プロローグ『冴えない現実と華やかな物語』

第1話『冴えない現実のモブ』

 ある日、宇宙の彼方から飛来した七本の巨大な槍。


 イヴェルシャスカの槍と呼ばれるそれは、傍若無人に驕り高ぶる人類に怒りを覚えた神が投げ落とした最大の試練とも言える。


 槍が発した二種類の未知の粒子は瞬く間に地球を覆った。

 一方の暗黒粒子『死素ゴブル』は地球の成層圏に集積して『不干渉毒野デルタ・サーバー』と呼ばれる目に見えない領域を創り上げ、一方の暗黒粒子『聖素カナン』は槍近辺に『反撃の煌海原フィオナ・サーバー』と呼ばれるこれまた不可視の領域を創り上げる。

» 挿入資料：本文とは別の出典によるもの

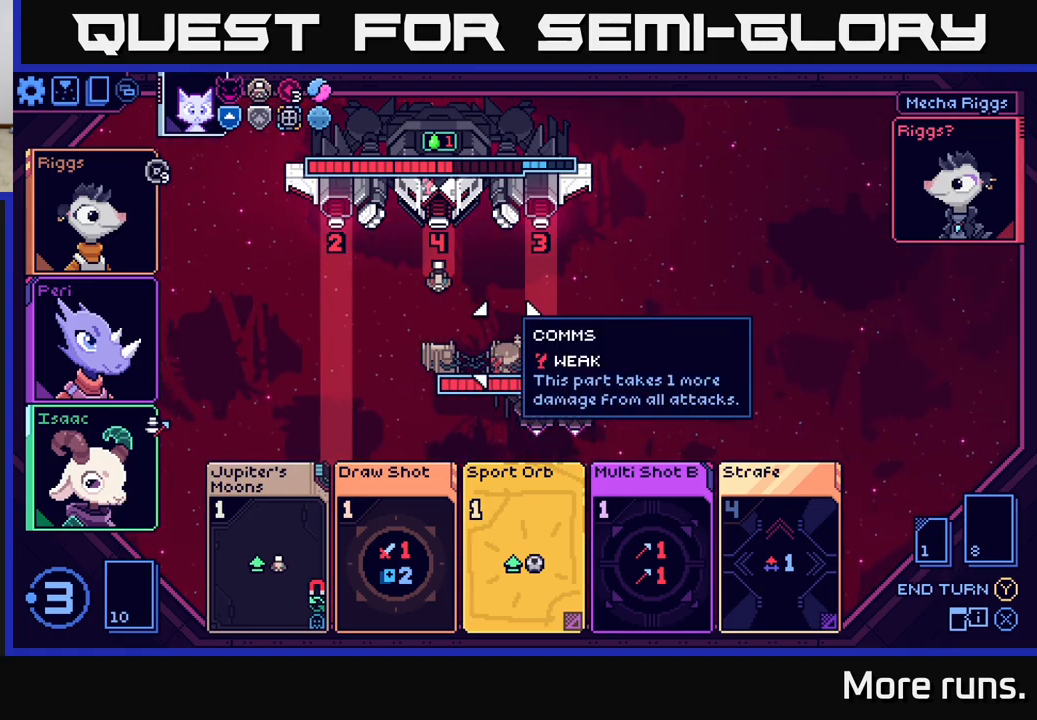
{"buttons": [], "left_stick": "right", "right_stick": "center", "events": [[450, "left_stick", "right"]]}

 前者は異形の怪物を生み出し、後者は文字通り人類に反撃の活路を開いた。

 そして、『反撃の煌海原』から神代の力を引き寄せ、人類に力を与えるデバイス、『煌神具コスモギア』を開発した人類は、異形の怪物に立ち向かうべくうんたらかんたら。


 ……固有名詞が多すぎる。研究者学者が頭を捻って中学生が好きそうな名前を考えているのかと思うとお笑い種だ。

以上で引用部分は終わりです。